Celui-ci a été écrit en 2009, à la suite d’une invitation de l’auteur au centre thérapeutique de Blannaves à Alès, centre spécialisé dans la prise en charge des addictions. Le résident (ou les résidents) est un toxico et celui à qui il s’adresse un éducateur (ou des éducateurs). Pourtant malgré ce point origine « documentaire », Jean Cagnard élit le monde des « voix et des silhouettes » plutôt que celui des personnages comme l’indiquent les didascalies. Femme ou homme, jeune ou moins jeune, peu importe.
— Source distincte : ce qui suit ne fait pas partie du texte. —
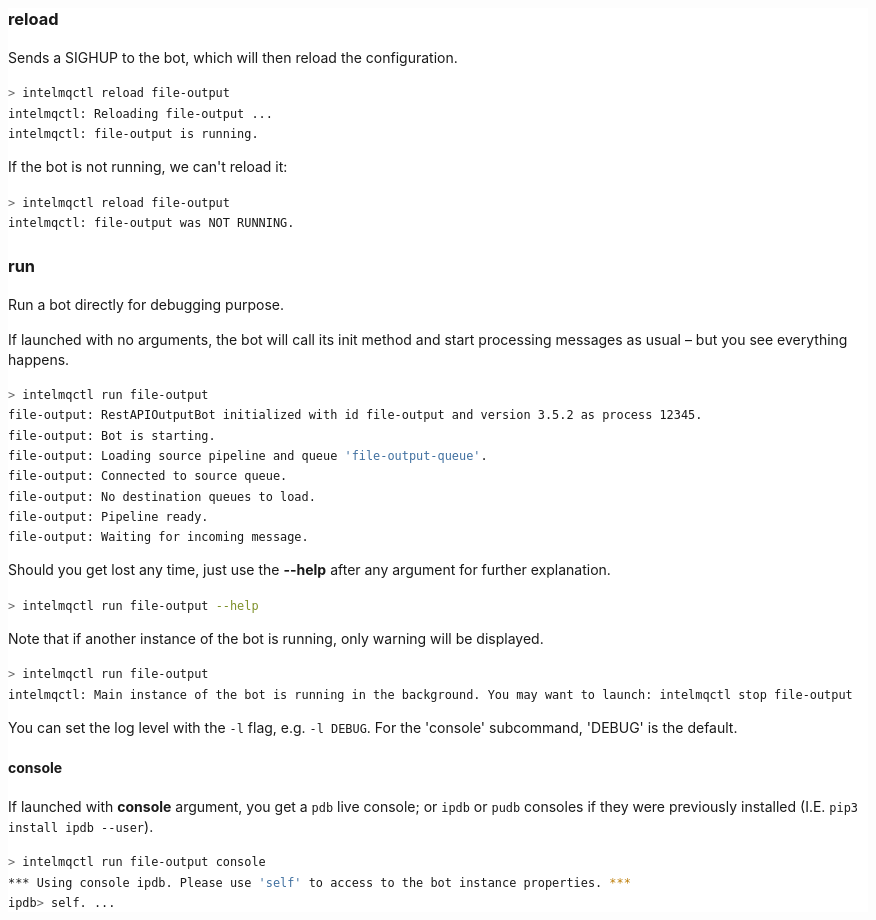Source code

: ### reload

Sends a SIGHUP to the bot, which will then reload the configuration.

```bash
> intelmqctl reload file-output
intelmqctl: Reloading file-output ...
intelmqctl: file-output is running.
```
If the bot is not running, we can't reload it:
```bash
> intelmqctl reload file-output
intelmqctl: file-output was NOT RUNNING.
```

### run

Run a bot directly for debugging purpose.

If launched with no arguments, the bot will call its init method and start processing messages as usual – but you see everything happens.

```bash
> intelmqctl run file-output
file-output: RestAPIOutputBot initialized with id file-output and version 3.5.2 as process 12345.
file-output: Bot is starting.
file-output: Loading source pipeline and queue 'file-output-queue'.
file-output: Connected to source queue.
file-output: No destination queues to load.
file-output: Pipeline ready.
file-output: Waiting for incoming message.
```

Should you get lost any time, just use the **--help** after any argument for further explanation.

```bash
> intelmqctl run file-output --help
```

Note that if another instance of the bot is running, only warning will be displayed.

```bash
> intelmqctl run file-output
intelmqctl: Main instance of the bot is running in the background. You may want to launch: intelmqctl stop file-output
```

You can set the log level with the `-l` flag, e.g. `-l DEBUG`. For the 'console' subcommand, 'DEBUG' is the default.

#### console

If launched with **console** argument, you get a ```pdb``` live console; or ```ipdb``` or ```pudb``` consoles if they were previously installed (I.E. ```pip3 install ipdb --user```).

```bash
> intelmqctl run file-output console
*** Using console ipdb. Please use 'self' to access to the bot instance properties. ***
ipdb> self. ...
```
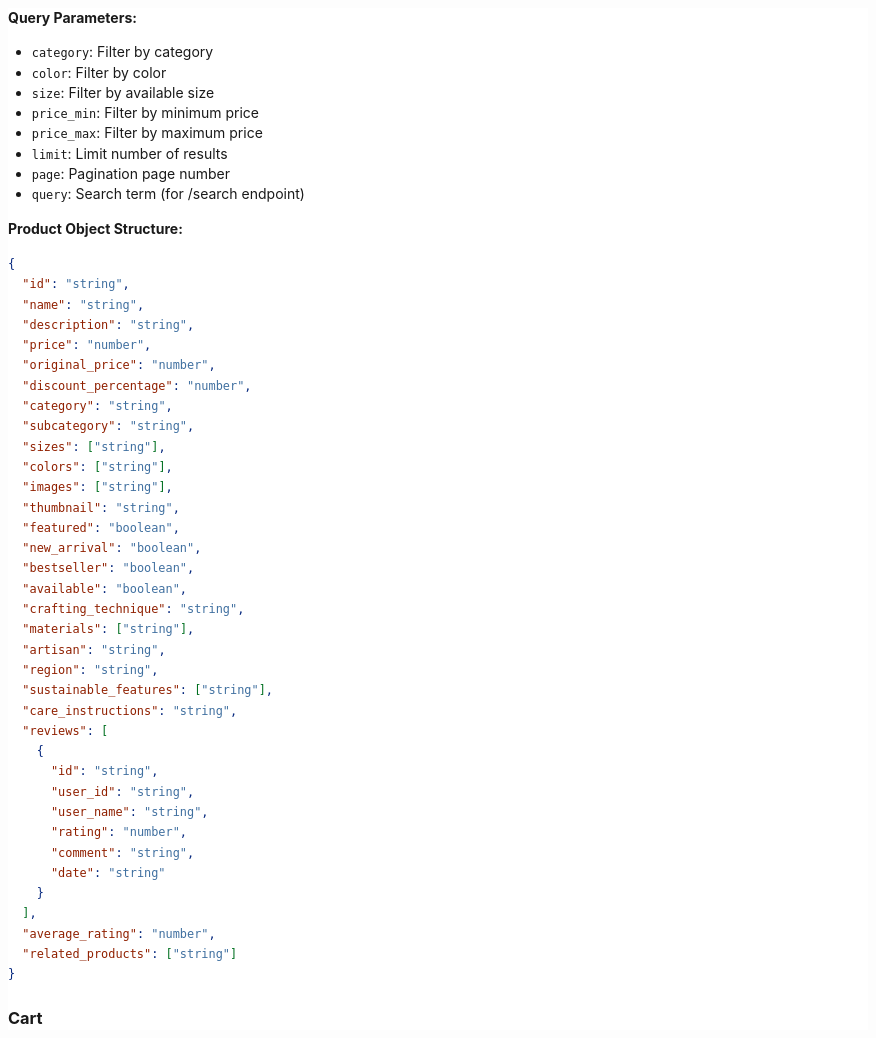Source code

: **Query Parameters:**
- `category`: Filter by category
- `color`: Filter by color
- `size`: Filter by available size
- `price_min`: Filter by minimum price
- `price_max`: Filter by maximum price
- `limit`: Limit number of results
- `page`: Pagination page number
- `query`: Search term (for /search endpoint)

**Product Object Structure:**
```json
{
  "id": "string",
  "name": "string",
  "description": "string",
  "price": "number",
  "original_price": "number",
  "discount_percentage": "number",
  "category": "string",
  "subcategory": "string",
  "sizes": ["string"],
  "colors": ["string"],
  "images": ["string"],
  "thumbnail": "string",
  "featured": "boolean",
  "new_arrival": "boolean",
  "bestseller": "boolean",
  "available": "boolean",
  "crafting_technique": "string",
  "materials": ["string"],
  "artisan": "string",
  "region": "string",
  "sustainable_features": ["string"],
  "care_instructions": "string",
  "reviews": [
    {
      "id": "string",
      "user_id": "string",
      "user_name": "string",
      "rating": "number",
      "comment": "string",
      "date": "string"
    }
  ],
  "average_rating": "number",
  "related_products": ["string"]
}
```

### Cart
Ces voix parlent, se parlent, disent ensemble quelquefois ou s’adressent au public. Parler comme une thérapie en exprimant parfois le désordre dans le langage (que contient l’assiette du résident ; des tomates farcies ou des haricots verts, du sang ?). Stichomythies du dérèglement, de la confusion. Dialogue insistant jusqu’à l’absurde autour d’une cigarette. Et puis toujours la nécessité de raconter des histoires, de belles histoires : celle du garçon de sept ans qui vieillit vite (p.32-33), celle de l’homme qui est devenu un bout de bois (p.36). Celle encore de l’homme au bord d’une rivière, toujours sur la rive pluvieuse (p.43-44). Lui qui finira par boire toute la rivière, dont le corps sera rivière. Il y a de l’impermanence dans cette parole d’ailleurs ; elle s’inscrit dans la discontinuité. Jean Cagnard n’a pas choisi un découpage de son texte en scènes mais en une succession de « temps et autre temps » plus ou moins espacés. La musique elle aussi joue la rupture entre l’instrument et le son qu’il produit. Ainsi l’harmonica du résident a-t-il le son d’une guitare électrique ou celui d’une trompette.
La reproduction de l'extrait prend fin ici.